Which lines of the entries below run from the one holding "The definitions set" to the one holding "7.0402 Plumbing Code", inclusive? Set down exactly those lines and no others.

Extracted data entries
++++++
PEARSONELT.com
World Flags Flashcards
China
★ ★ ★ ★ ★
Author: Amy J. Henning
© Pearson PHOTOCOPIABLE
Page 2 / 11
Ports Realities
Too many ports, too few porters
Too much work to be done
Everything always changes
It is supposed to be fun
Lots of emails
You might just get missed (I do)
++++++
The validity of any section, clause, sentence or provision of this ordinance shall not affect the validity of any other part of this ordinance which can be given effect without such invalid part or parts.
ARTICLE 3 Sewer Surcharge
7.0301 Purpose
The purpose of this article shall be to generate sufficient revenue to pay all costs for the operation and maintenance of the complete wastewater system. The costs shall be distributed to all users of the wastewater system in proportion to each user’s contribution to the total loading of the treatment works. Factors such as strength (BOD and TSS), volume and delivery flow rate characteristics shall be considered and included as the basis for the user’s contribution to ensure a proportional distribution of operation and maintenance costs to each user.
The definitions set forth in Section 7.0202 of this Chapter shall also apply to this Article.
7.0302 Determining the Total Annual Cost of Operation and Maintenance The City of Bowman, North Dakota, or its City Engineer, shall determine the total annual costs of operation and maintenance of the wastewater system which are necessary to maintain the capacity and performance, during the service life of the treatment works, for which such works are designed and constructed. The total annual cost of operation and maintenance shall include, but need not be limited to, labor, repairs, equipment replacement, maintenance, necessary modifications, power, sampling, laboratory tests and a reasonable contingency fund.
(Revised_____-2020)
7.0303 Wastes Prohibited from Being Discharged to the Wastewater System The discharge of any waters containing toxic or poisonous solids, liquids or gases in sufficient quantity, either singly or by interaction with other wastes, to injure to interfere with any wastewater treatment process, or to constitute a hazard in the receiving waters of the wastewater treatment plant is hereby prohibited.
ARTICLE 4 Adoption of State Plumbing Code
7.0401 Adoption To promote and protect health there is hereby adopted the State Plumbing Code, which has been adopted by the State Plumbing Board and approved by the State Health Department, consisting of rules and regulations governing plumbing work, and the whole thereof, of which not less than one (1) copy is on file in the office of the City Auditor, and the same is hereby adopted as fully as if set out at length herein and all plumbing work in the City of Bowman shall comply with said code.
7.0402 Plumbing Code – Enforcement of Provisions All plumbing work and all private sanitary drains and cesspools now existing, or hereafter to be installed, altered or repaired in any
++++++
Answer for this exercise ->
The definitions set forth in Section 7.0202 of this Chapter shall also apply to this Article.
7.0302 Determining the Total Annual Cost of Operation and Maintenance The City of Bowman, North Dakota, or its City Engineer, shall determine the total annual costs of operation and maintenance of the wastewater system which are necessary to maintain the capacity and performance, during the service life of the treatment works, for which such works are designed and constructed. The total annual cost of operation and maintenance shall include, but need not be limited to, labor, repairs, equipment replacement, maintenance, necessary modifications, power, sampling, laboratory tests and a reasonable contingency fund.
(Revised_____-2020)
7.0303 Wastes Prohibited from Being Discharged to the Wastewater System The discharge of any waters containing toxic or poisonous solids, liquids or gases in sufficient quantity, either singly or by interaction with other wastes, to injure to interfere with any wastewater treatment process, or to constitute a hazard in the receiving waters of the wastewater treatment plant is hereby prohibited.
ARTICLE 4 Adoption of State Plumbing Code
7.0401 Adoption To promote and protect health there is hereby adopted the State Plumbing Code, which has been adopted by the State Plumbing Board and approved by the State Health Department, consisting of rules and regulations governing plumbing work, and the whole thereof, of which not less than one (1) copy is on file in the office of the City Auditor, and the same is hereby adopted as fully as if set out at length herein and all plumbing work in the City of Bowman shall comply with said code.
7.0402 Plumbing Code – Enforcement of Provisions All plumbing work and all private sanitary drains and cesspools now existing, or hereafter to be installed, altered or repaired in any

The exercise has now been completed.